In its petition for certiorari, Rimini Street points out that Congress can choose to expand the universe of recoverable costs, but the Supreme Court has cautioned that courts should not presume Congress has done so without explicit statutory authorization. Rimini Street asserts that the Ninth Circuit’s holding is in conflict with decisions in the Eighth and Eleventh Circuits, Pinkham v. Camex, Inc., 84 F.3d 292 (8th Cir. 1996) and Artisan Contractors Ass’n of Am., Inc. v. Frontier Ins. Co., 275 F.3d 1038 (11th Cir. 2001), in which those courts held that non-taxable costs were not recoverable under the Copyright Act. In Pinkham, the Eighth Circuit held that the words "full costs" in Section 505 did not clearly, explicitly, or plainly evidence the intention of Congress to treat Section 505 differently from other statutes on the scope of recoverable costs. In Artisan Contractors, the Eleventh Circuit held that Section 505 made no clear reference to witness fees and did not otherwise show a clear congressional intent to supersede the limitations imposed by Congress’s comprehensive fee-shifting regime. In addition, according to Rimini Street, the Ninth Circuit’s rule contradicted precedent of the Supreme Court indicating that Sections 1920 and 1821 "define the full extent of a federal court’s power to shift litigation costs absent express statutory authority to go further," e.g.West Virginia University Hospitals, Inc. v. Casey, 499 U.S. 83 (1991), although the Ninth Circuit had rejected this argument because the High Court decisions cited by Rimini Street did not concern the Copyright Act.
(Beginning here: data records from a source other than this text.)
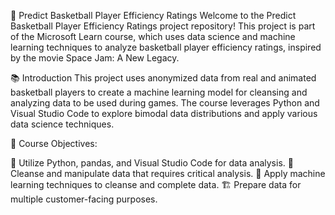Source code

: 🏀 Predict Basketball Player Efficiency Ratings
Welcome to the Predict Basketball Player Efficiency Ratings project repository! This project is part of the Microsoft Learn course, which uses data science and machine learning techniques to analyze basketball player efficiency ratings, inspired by the movie Space Jam: A New Legacy.

📚 Introduction
This project uses anonymized data from real and animated basketball players to create a machine learning model for cleansing and analyzing data to be used during games. The course leverages Python and Visual Studio Code to explore bimodal data distributions and apply various data science techniques.

🎯 Course Objectives:

  🐍 Utilize Python, pandas, and Visual Studio Code for data analysis.
  🧹 Cleanse and manipulate data that requires critical analysis.
  🤖 Apply machine learning techniques to cleanse and complete data.
  🏗️ Prepare data for multiple customer-facing purposes.
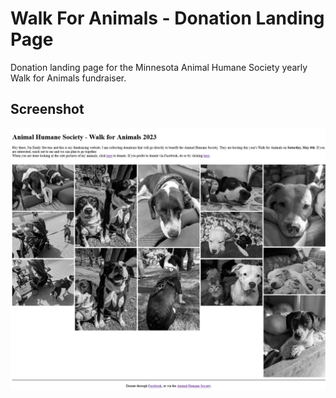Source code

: # Walk For Animals - Donation Landing Page

Donation landing page for the Minnesota Animal Humane Society yearly Walk for Animals fundraiser.

## Screenshot

![website screenshot](screenshot.png)
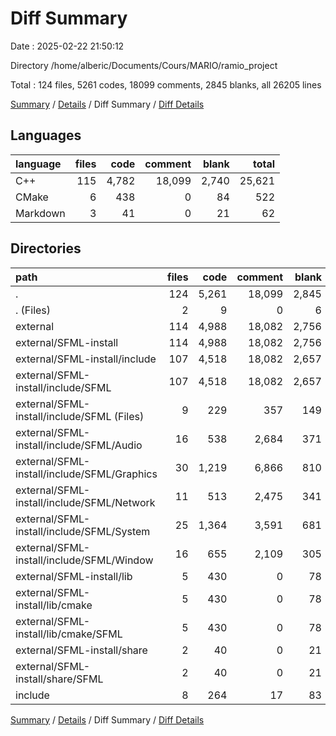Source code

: # Diff Summary

Date : 2025-02-22 21:50:12

Directory /home/alberic/Documents/Cours/MARIO/ramio_project

Total : 124 files,  5261 codes, 18099 comments, 2845 blanks, all 26205 lines

[Summary](results.md) / [Details](details.md) / Diff Summary / [Diff Details](diff-details.md)

## Languages
| language | files | code | comment | blank | total |
| :--- | ---: | ---: | ---: | ---: | ---: |
| C++ | 115 | 4,782 | 18,099 | 2,740 | 25,621 |
| CMake | 6 | 438 | 0 | 84 | 522 |
| Markdown | 3 | 41 | 0 | 21 | 62 |

## Directories
| path | files | code | comment | blank | total |
| :--- | ---: | ---: | ---: | ---: | ---: |
| . | 124 | 5,261 | 18,099 | 2,845 | 26,205 |
| . (Files) | 2 | 9 | 0 | 6 | 15 |
| external | 114 | 4,988 | 18,082 | 2,756 | 25,826 |
| external/SFML-install | 114 | 4,988 | 18,082 | 2,756 | 25,826 |
| external/SFML-install/include | 107 | 4,518 | 18,082 | 2,657 | 25,257 |
| external/SFML-install/include/SFML | 107 | 4,518 | 18,082 | 2,657 | 25,257 |
| external/SFML-install/include/SFML (Files) | 9 | 229 | 357 | 149 | 735 |
| external/SFML-install/include/SFML/Audio | 16 | 538 | 2,684 | 371 | 3,593 |
| external/SFML-install/include/SFML/Graphics | 30 | 1,219 | 6,866 | 810 | 8,895 |
| external/SFML-install/include/SFML/Network | 11 | 513 | 2,475 | 341 | 3,329 |
| external/SFML-install/include/SFML/System | 25 | 1,364 | 3,591 | 681 | 5,636 |
| external/SFML-install/include/SFML/Window | 16 | 655 | 2,109 | 305 | 3,069 |
| external/SFML-install/lib | 5 | 430 | 0 | 78 | 508 |
| external/SFML-install/lib/cmake | 5 | 430 | 0 | 78 | 508 |
| external/SFML-install/lib/cmake/SFML | 5 | 430 | 0 | 78 | 508 |
| external/SFML-install/share | 2 | 40 | 0 | 21 | 61 |
| external/SFML-install/share/SFML | 2 | 40 | 0 | 21 | 61 |
| include | 8 | 264 | 17 | 83 | 364 |

[Summary](results.md) / [Details](details.md) / Diff Summary / [Diff Details](diff-details.md)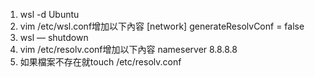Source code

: 1. wsl -d Ubuntu
2. vim /etc/wsl.conf增加以下內容
   [network]
   generateResolvConf = false
3. wsl — shutdown
4. vim /etc/resolv.conf增加以下內容
   nameserver 8.8.8.8
5. 如果檔案不存在就touch /etc/resolv.conf
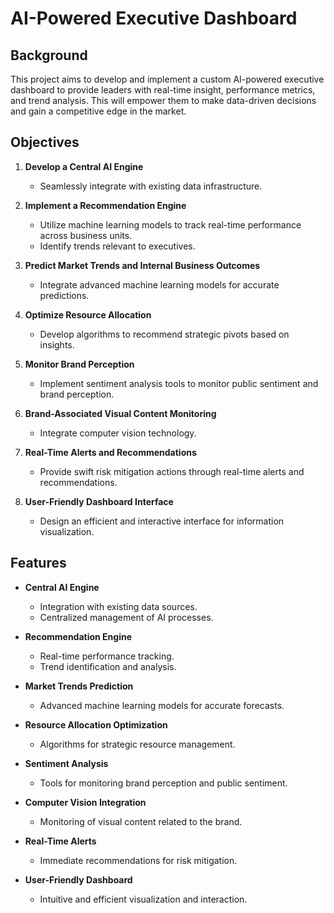 # AI-Powered Executive Dashboard

## Background

This project aims to develop and implement a custom AI-powered executive dashboard to provide leaders with real-time insight, performance metrics, and trend analysis. This will empower them to make data-driven decisions and gain a competitive edge in the market.

## Objectives

1. **Develop a Central AI Engine**
   - Seamlessly integrate with existing data infrastructure.
   
2. **Implement a Recommendation Engine**
   - Utilize machine learning models to track real-time performance across business units.
   - Identify trends relevant to executives.
   
3. **Predict Market Trends and Internal Business Outcomes**
   - Integrate advanced machine learning models for accurate predictions.
   
4. **Optimize Resource Allocation**
   - Develop algorithms to recommend strategic pivots based on insights.
   
5. **Monitor Brand Perception**
   - Implement sentiment analysis tools to monitor public sentiment and brand perception.
   
6. **Brand-Associated Visual Content Monitoring**
   - Integrate computer vision technology.
   
7. **Real-Time Alerts and Recommendations**
   - Provide swift risk mitigation actions through real-time alerts and recommendations.
   
8. **User-Friendly Dashboard Interface**
   - Design an efficient and interactive interface for information visualization.

## Features

- **Central AI Engine**
  - Integration with existing data sources.
  - Centralized management of AI processes.
  
- **Recommendation Engine**
  - Real-time performance tracking.
  - Trend identification and analysis.
  
- **Market Trends Prediction**
  - Advanced machine learning models for accurate forecasts.
  
- **Resource Allocation Optimization**
  - Algorithms for strategic resource management.
  
- **Sentiment Analysis**
  - Tools for monitoring brand perception and public sentiment.
  
- **Computer Vision Integration**
  - Monitoring of visual content related to the brand.
  
- **Real-Time Alerts**
  - Immediate recommendations for risk mitigation.
  
- **User-Friendly Dashboard**
  - Intuitive and efficient visualization and interaction.


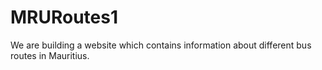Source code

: # MRURoutes1
We are building a website which contains information about different bus routes in Mauritius.
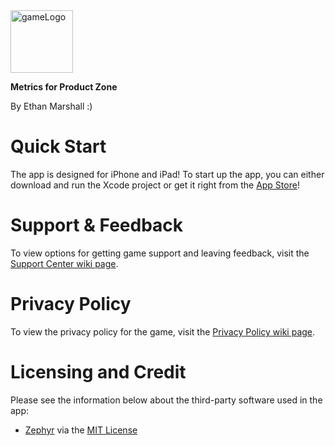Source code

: <img src="https://user-images.githubusercontent.com/40375449/182772693-77dd1386-8bf5-48d9-a877-7ab4a8fb8639.png" alt="gameLogo" width="100"/>

**Metrics for Product Zone**<br>

By Ethan Marshall :)

# Quick Start
The app is designed for iPhone and iPad! To start up the app, you can either download and run the Xcode project or get it right from the [App Store](https://apps.apple.com/us/app/metrics-for-product-zone/id1581284514)!

# Support & Feedback

To view options for getting game support and leaving feedback, visit the [Support Center wiki page](https://github.com/BaBingoBango/Metrics-for-Product-Zone/wiki/Support-Center).

# Privacy Policy

To view the privacy policy for the game, visit the [Privacy Policy wiki page](https://github.com/BaBingoBango/Metrics-for-Product-Zone/wiki/Privacy-Policy).

# Licensing and Credit
Please see the information below about the third-party software used in the app:

- [Zephyr](https://github.com/ArtSabintsev/Zephyr) via the [MIT License](https://github.com/ArtSabintsev/Zephyr/blob/master/LICENSE)
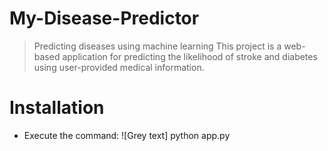 # My-Disease-Predictor
> Predicting diseases using machine learning
This project is a web-based application for predicting the likelihood of stroke and diabetes using user-provided medical information.

















# Installation
* Execute the command: ![Grey text] python app.py
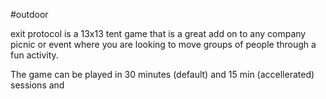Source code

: #outdoor 

exit protocol is a 13x13 tent game that is a great add on to any company picnic or event where you are looking to move groups of people through a fun activity.

The game can be played in 30 minutes (default) and 15 min (accellerated) sessions and 
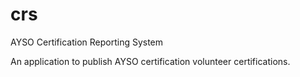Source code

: # crs
AYSO Certification Reporting System

An application to publish AYSO certification volunteer certifications.

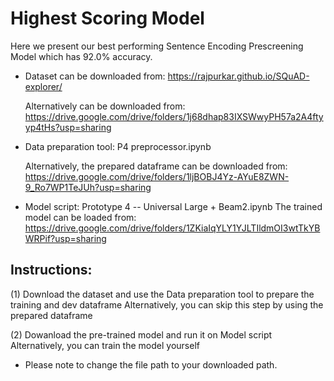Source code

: # Highest Scoring Model


Here we present our best performing Sentence Encoding Prescreening Model which has 92.0% accuracy.

- Dataset can be downloaded from: https://rajpurkar.github.io/SQuAD-explorer/

  Alternatively can be downloaded from: https://drive.google.com/drive/folders/1j68dhap83IXSWwyPH57a2A4ftyyp4tHs?usp=sharing
  
- Data preparation tool: P4 preprocessor.ipynb

  Alternatively, the prepared dataframe can be downloaded from: https://drive.google.com/drive/folders/1ljBOBJ4Yz-AYuE8ZWN-9_Ro7WP1TeJUh?usp=sharing
  
- Model script: Prototype 4 -- Universal Large + Beam2.ipynb 
  The trained model can be loaded from: https://drive.google.com/drive/folders/1ZKiaIqYLY1YJLTIldmOI3wtTkYBWRPif?usp=sharing
  
  
## Instructions:
 (1) Download the dataset and use the Data preparation tool to prepare the training and dev dataframe
     Alternatively, you can skip this step by using the prepared dataframe
     
 (2) Dowanload the pre-trained model and run it on Model script
     Alternatively, you can train the model yourself
  
 * Please note to change the file path to your downloaded path.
Rimini Street presents the following question for review:

Whether the Copyright Act’s allowance of "full costs" (17 U.S.C. § 505) to a prevailing party is limited to taxable costs under 28 U.S.C. §§ 1920 and 1821, as the Eighth and Eleventh Circuits have held, or also authorizes non-taxable costs, as the Ninth Circuit holds.

The petition in Rimini Street, Inc. v. Oracle USA, Inc., Dkt. No. 17-1625, was filed on May 31, 2018. The petition was granted September 27, 2018. Justice Alito took no part in the consideration or decision of the petition.

Attorneys: Mark Andrew Perry (Gibson Dunn & Crutcher, LLP) for Rimini Street, Inc. Paul D. Clement (Kirkland & Ellis LLP) for Oracle USA, Inc., Oracle International Corp., and Oracle America, Inc.

Companies: Rimini Street, Inc.; Oracle USA, Inc.; Oracle International Corp.; Oracle America, Inc.